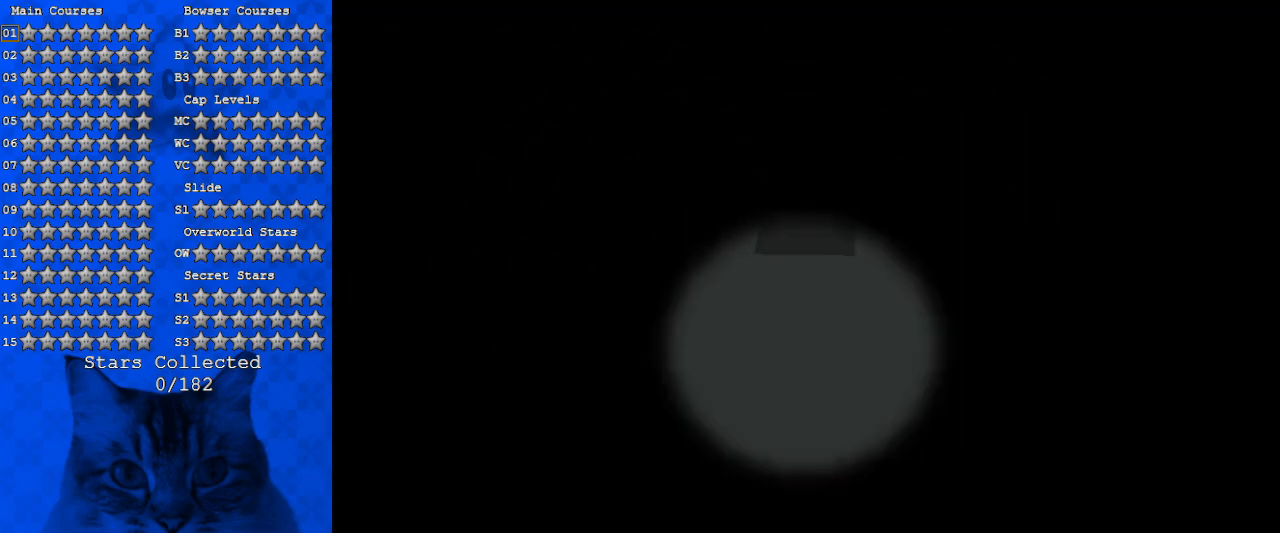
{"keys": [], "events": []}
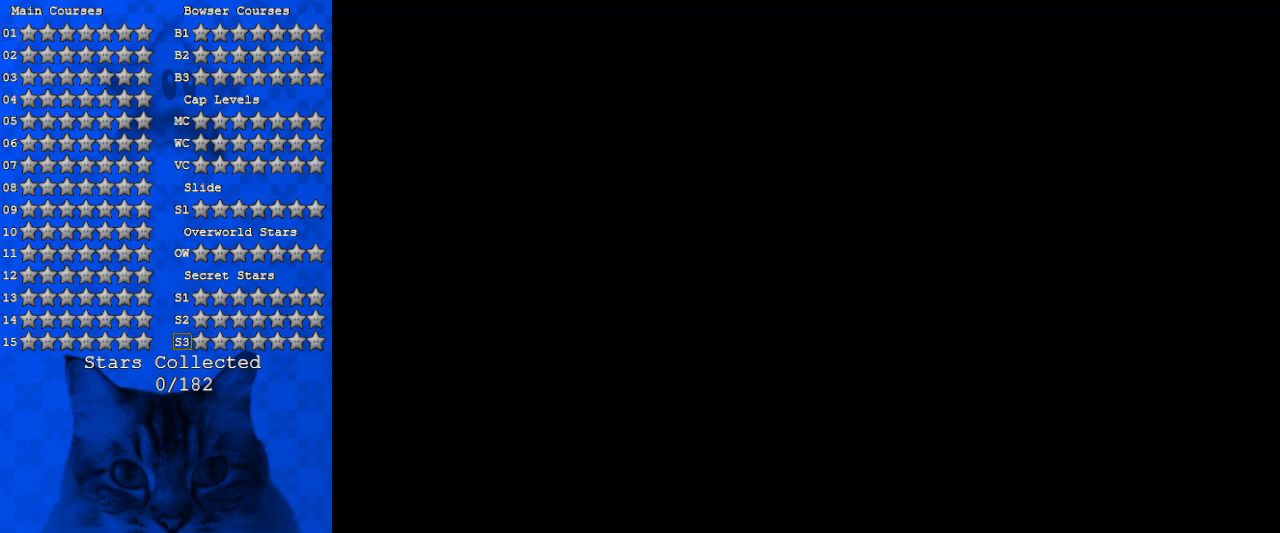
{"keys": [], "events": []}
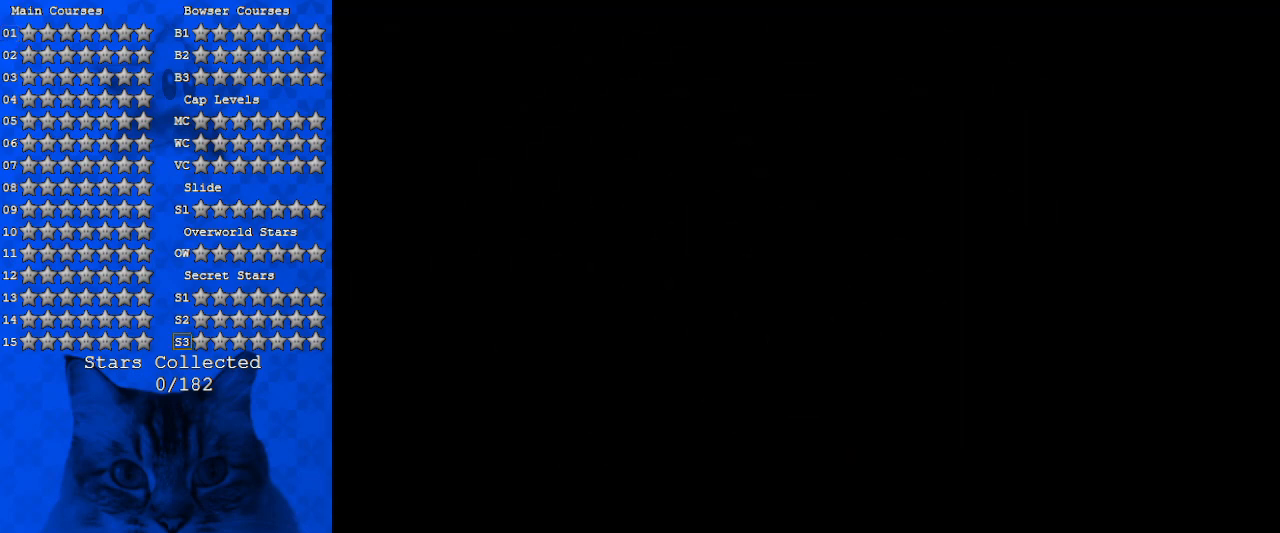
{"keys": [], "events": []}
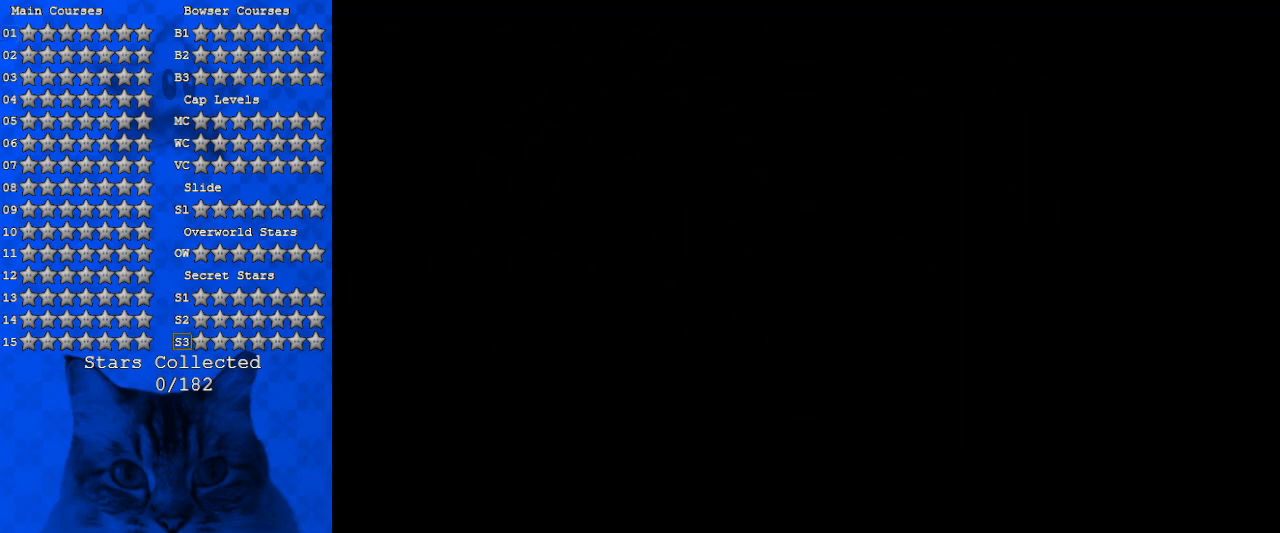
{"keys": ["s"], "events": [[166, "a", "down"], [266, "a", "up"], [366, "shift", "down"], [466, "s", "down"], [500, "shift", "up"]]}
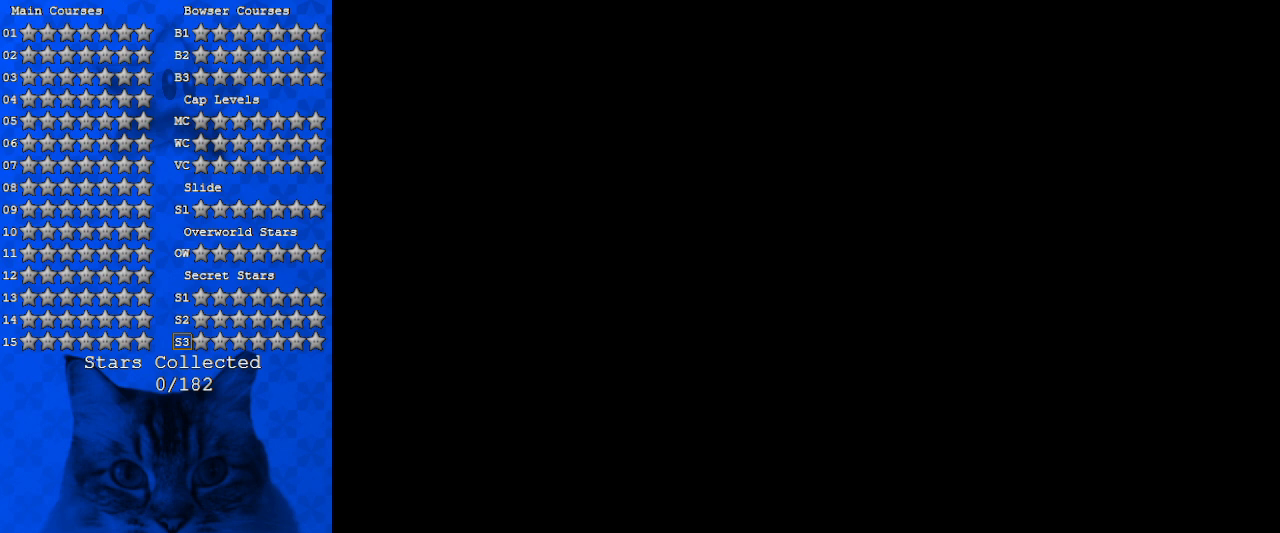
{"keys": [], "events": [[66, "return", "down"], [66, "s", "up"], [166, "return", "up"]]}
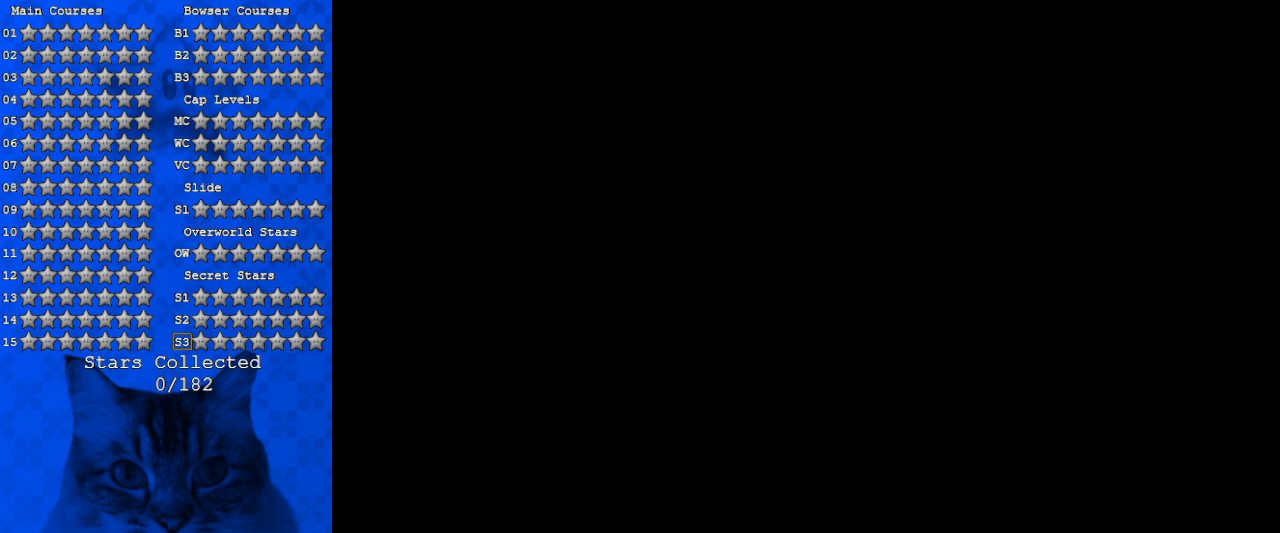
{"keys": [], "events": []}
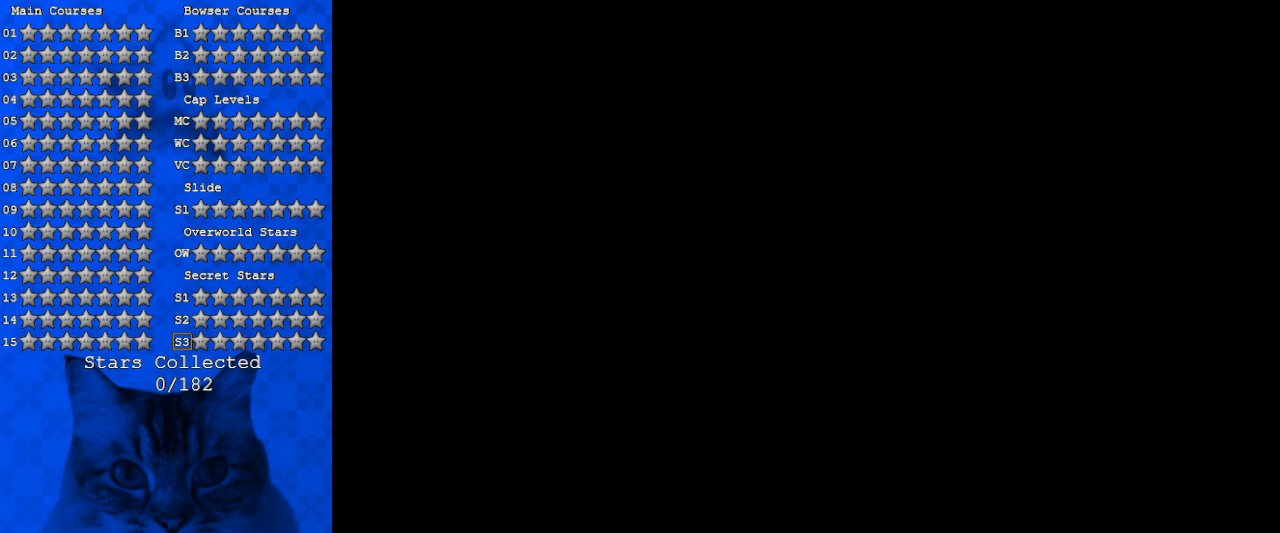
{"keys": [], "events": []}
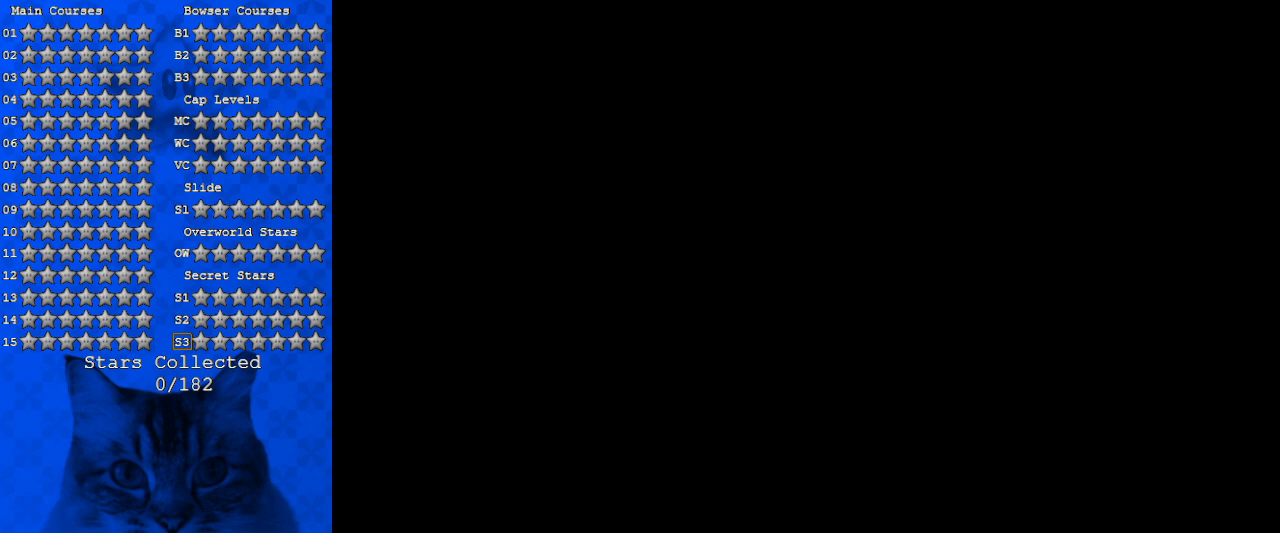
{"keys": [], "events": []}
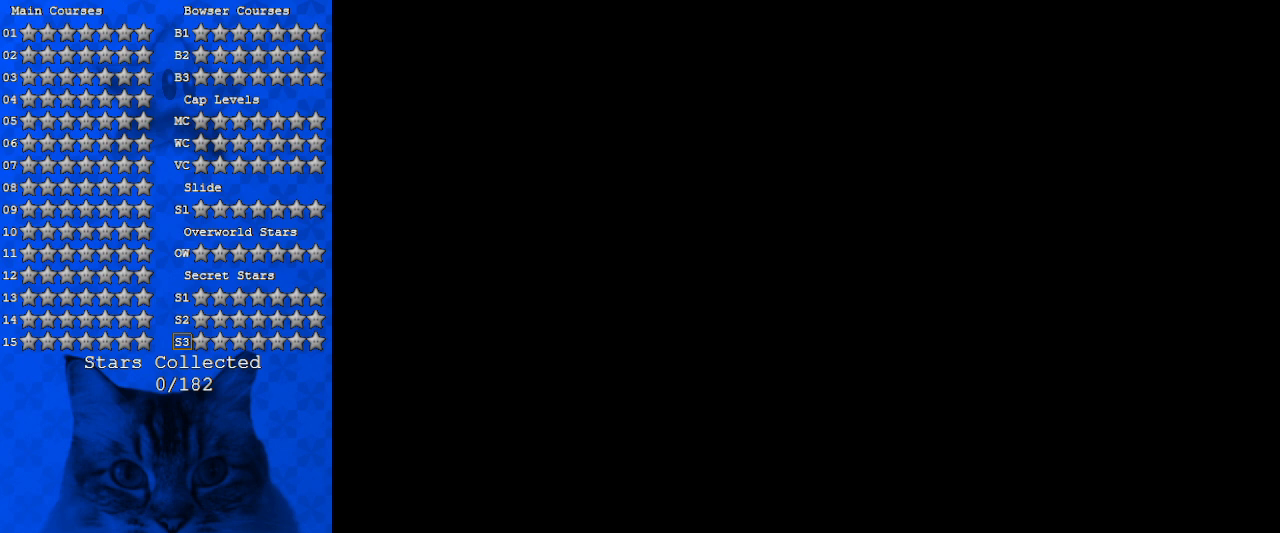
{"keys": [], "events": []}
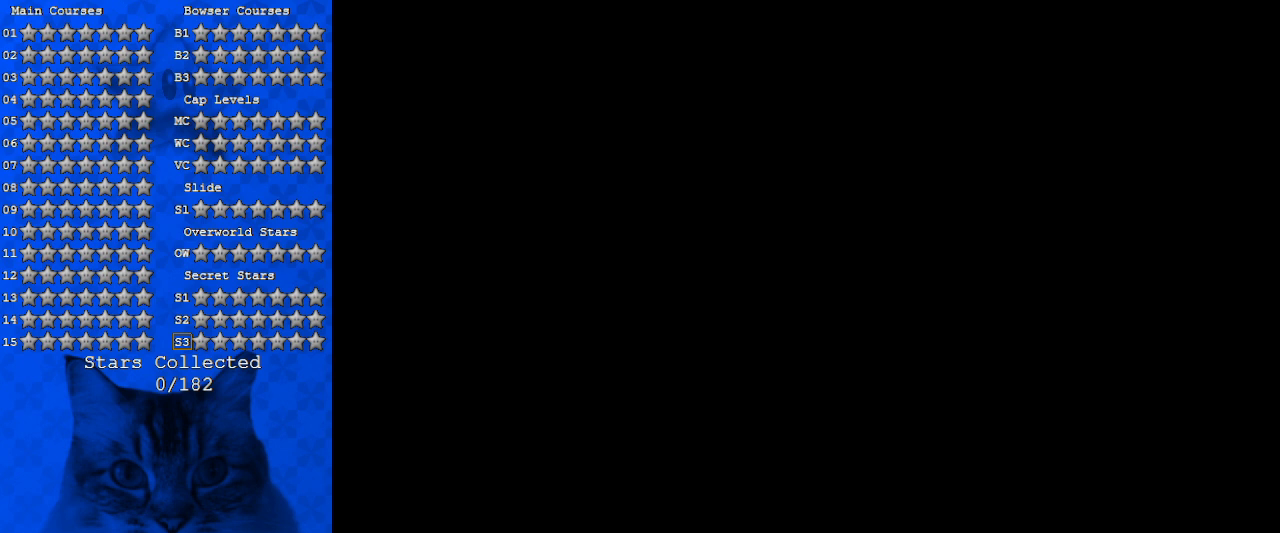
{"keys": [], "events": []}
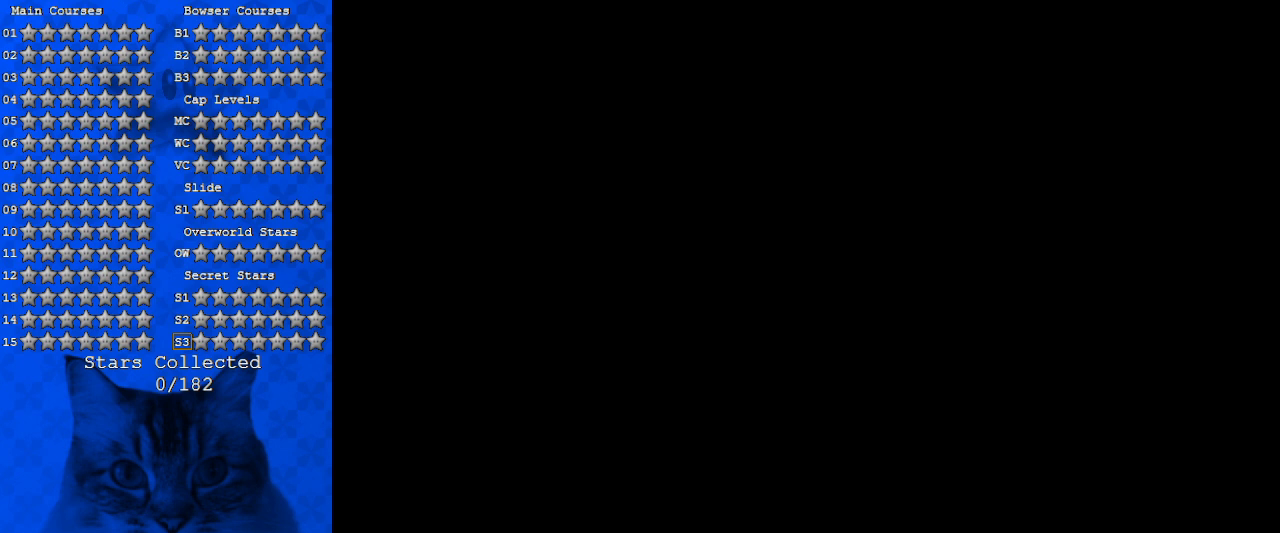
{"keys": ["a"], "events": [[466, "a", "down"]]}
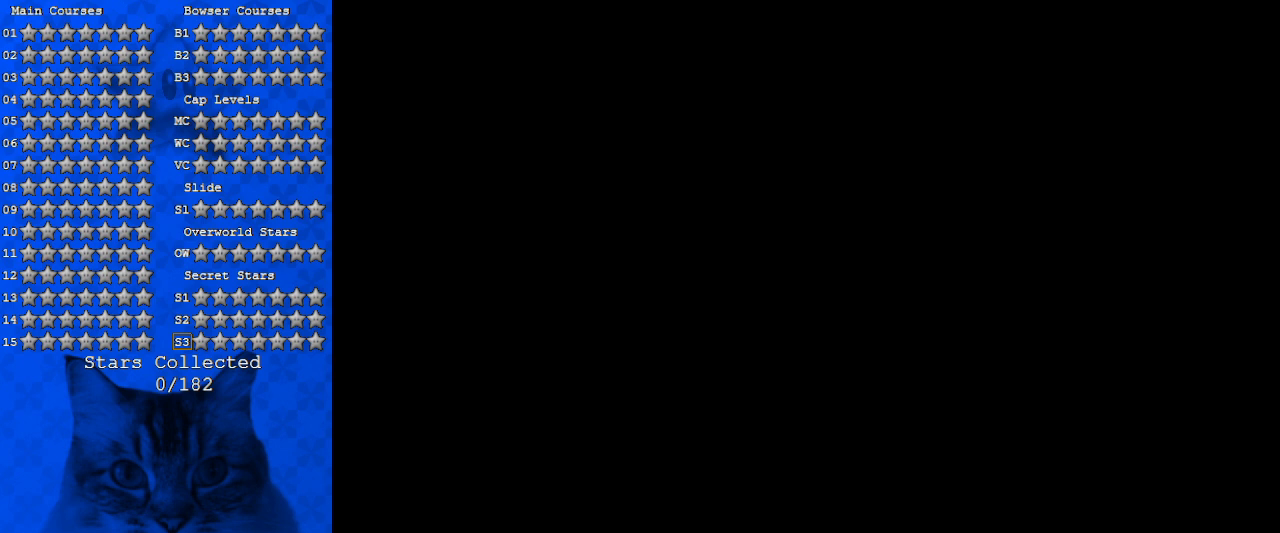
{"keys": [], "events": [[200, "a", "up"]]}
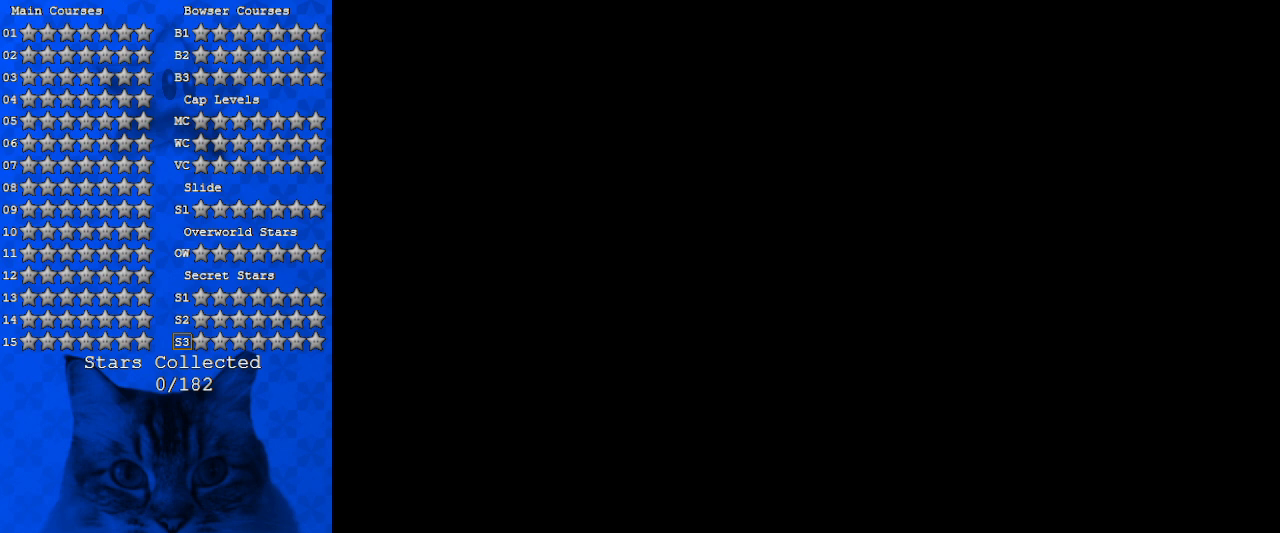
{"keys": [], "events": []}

* What to do: Each line above that contains the string "down" should be identified and copied.

* Exercise solution:
{"keys": ["s"], "events": [[166, "a", "down"], [266, "a", "up"], [366, "shift", "down"], [466, "s", "down"], [500, "shift", "up"]]}
{"keys": [], "events": [[66, "return", "down"], [66, "s", "up"], [166, "return", "up"]]}
{"keys": ["a"], "events": [[466, "a", "down"]]}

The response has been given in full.